Step 3: Shift the window: a ← b = 1, b ← c = 1, c ← T(3) = 2. Now a=1, b=1, c=2 represent T(1), T(2), T(3).

Step 4: i = 4. Compute T(4) = a + b + c = 1 + 1 + 2 = 4.

Step 5: Shift the window: a ← b = 1, b ← c = 2, c ← T(4) = 4. Now a=1, b=2, c=4 represent T(2), T(3), T(4).

Step 6: Loop ends (i has reached n). Return c = 4.

Only three variables used throughout — no array, no recursion. The answer slides naturally from the base cases to T(n).

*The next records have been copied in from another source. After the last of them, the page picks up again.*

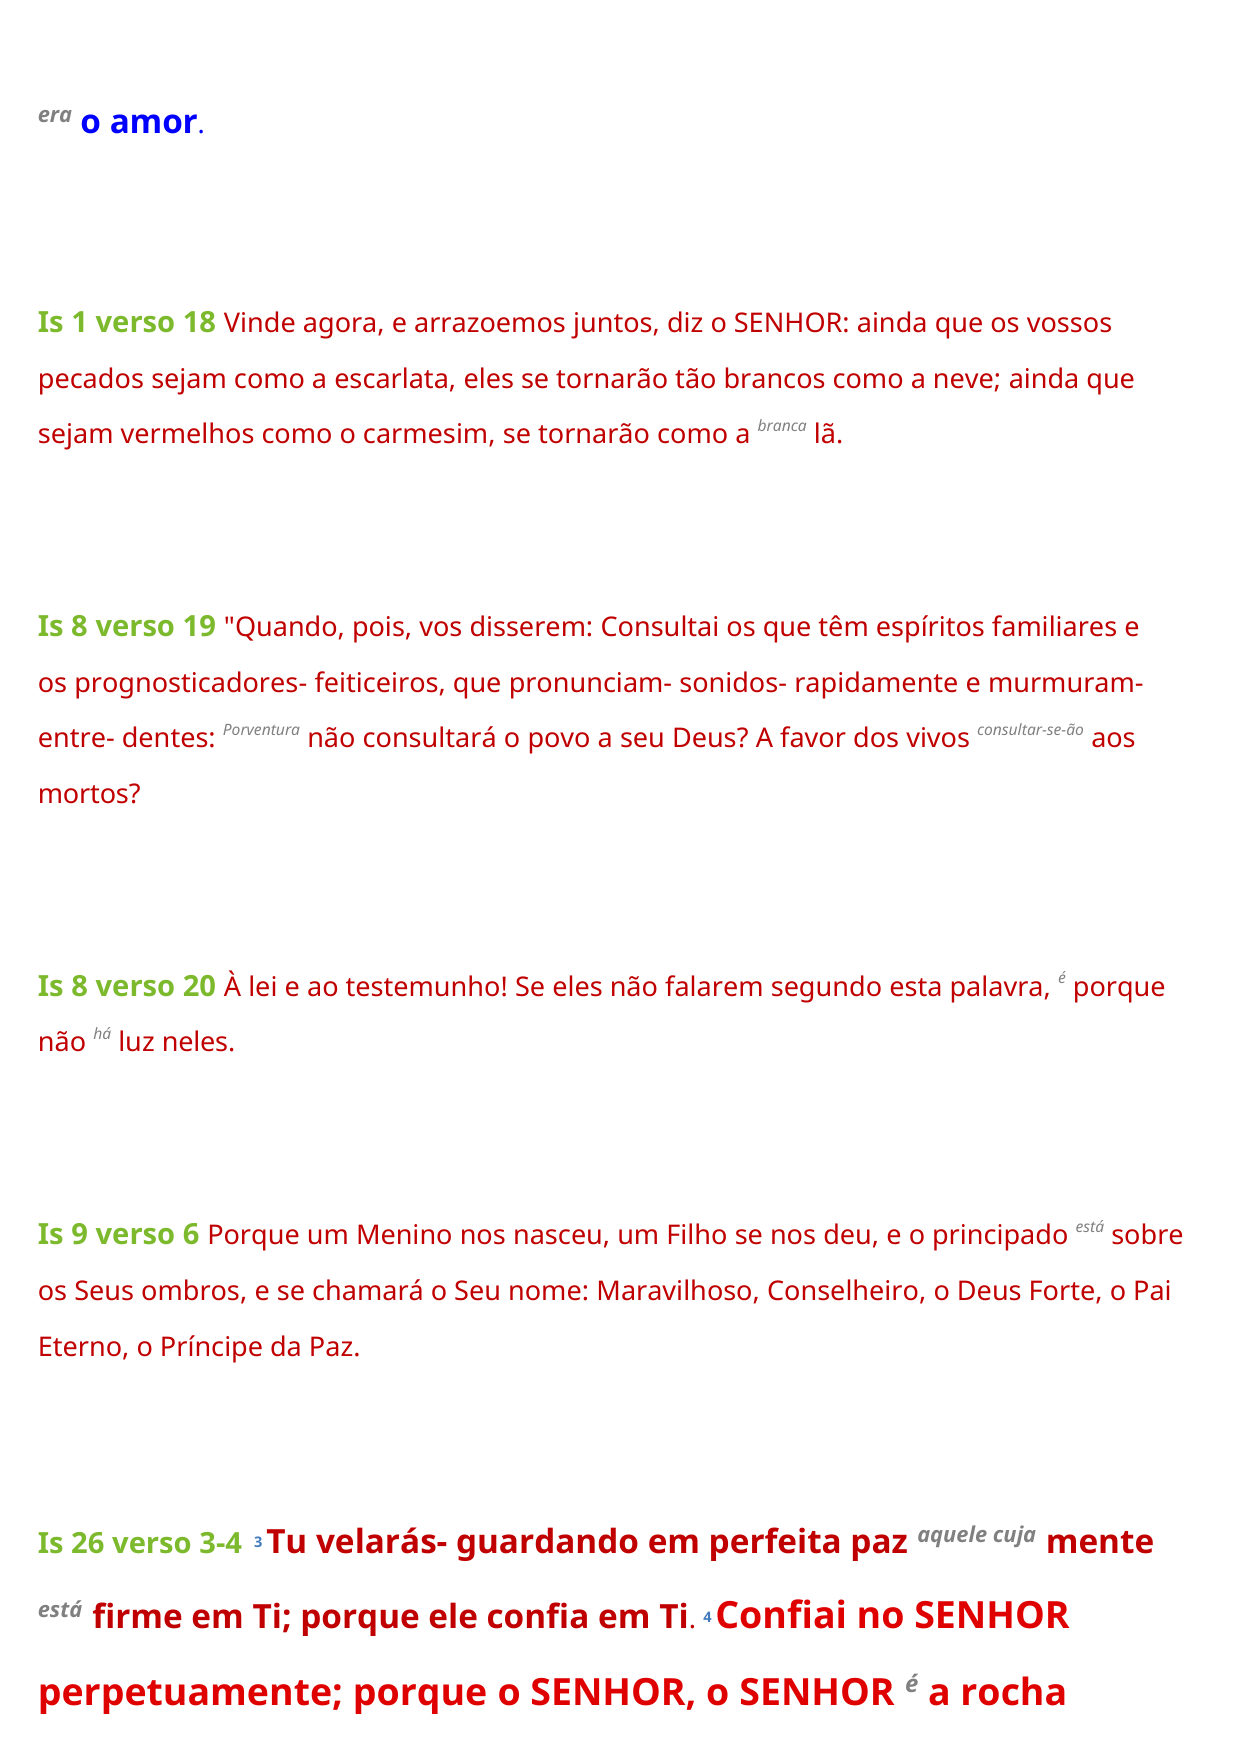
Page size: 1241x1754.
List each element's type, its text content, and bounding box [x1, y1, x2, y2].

text Is 1 verso 18 Vinde agora, e arrazoemos juntos, diz o SENHOR: ainda que os vossos pecados sejam como a escarlata, eles se tornarão tão brancos como a neve; ainda que sejam vermelhos como o carmesim, se tornarão como a branca lã. [38, 301, 1193, 452]
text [38, 1518, 1198, 1716]
text Is 8 verso 20 À lei e ao testemunho! Se eles não falarem segundo esta palavra, é porque não há luz neles. [38, 965, 1215, 1060]
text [38, 98, 1215, 143]
text Is 8 verso 19 "Quando, pois, vos disserem: Consultai os que têm espíritos familiares e os prognosticadores- feiticeiros, que pronunciam- sonidos- rapidamente e murmuram- entre- dentes: Porventura não consultará o povo a seu Deus? A favor dos vivos consultar-se-ão aos mortos? [38, 605, 1156, 811]
text Is 9 verso 6 Porque um Menino nos nasceu, um Filho se nos deu, e o principado está sobre os Seus ombros, e se chamará o Seu nome: Maravilhoso, Conselheiro, o Deus Forte, o Pai Eterno, o Príncipe da Paz. [38, 1213, 1215, 1364]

Iterative Computation — Sliding Window of Three Variables — Watch three variables slide forward along the Tribonacci sequence, computing each new value from the three preceding ones using only O(1) space.

Algorithm

  1. Handle base cases: if n == 0, return 0. If n == 1 or n == 2, return 1.
  2. Initialize three variables: a = 0, b = 1, c = 1 (representing T(0), T(1), T(2)).
  3. Loop from i = 3 to n:
    • Compute next = a + b + c.
    • Shift the window: a = b, b = c, c = next.
  4. Return c.

Code

class Solution {
public:
    int tribonacci(int n) {
        if (n == 0) return 0;
        if (n <= 2) return 1;

        int a = 0, b = 1, c = 1;

        for (int i = 3; i <= n; i++) {
            int next = a + b + c;
            a = b;
            b = c;
            c = next;
        }

        return c;
    }
};
class Solution:
    def tribonacci(self, n: int) -> int:
        if n == 0:
            return 0
        if n <= 2:
            return 1

        a, b, c = 0, 1, 1

        for i in range(3, n + 1):
            a, b, c = b, c, a + b + c

        return c
class Solution {
    public int tribonacci(int n) {
        if (n == 0) return 0;
        if (n <= 2) return 1;

        int a = 0, b = 1, c = 1;

        for (int i = 3; i <= n; i++) {
            int next = a + b + c;
            a = b;
            b = c;
            c = next;
        }

        return c;
    }
}

Complexity Analysis

Time Complexity: O(n)

We iterate from 3 to n, performing one addition and three assignments per iteration. Each iteration is O(1), and there are n-2 iterations. Total: O(n).

Space Complexity: O(1)

We use only three integer variables (a, b, c) plus one temporary (next), regardless of input size. No arrays, no recursion stack. This is the optimal space usage — we need at least three previous values for the Tribonacci recurrence, and we achieve exactly that.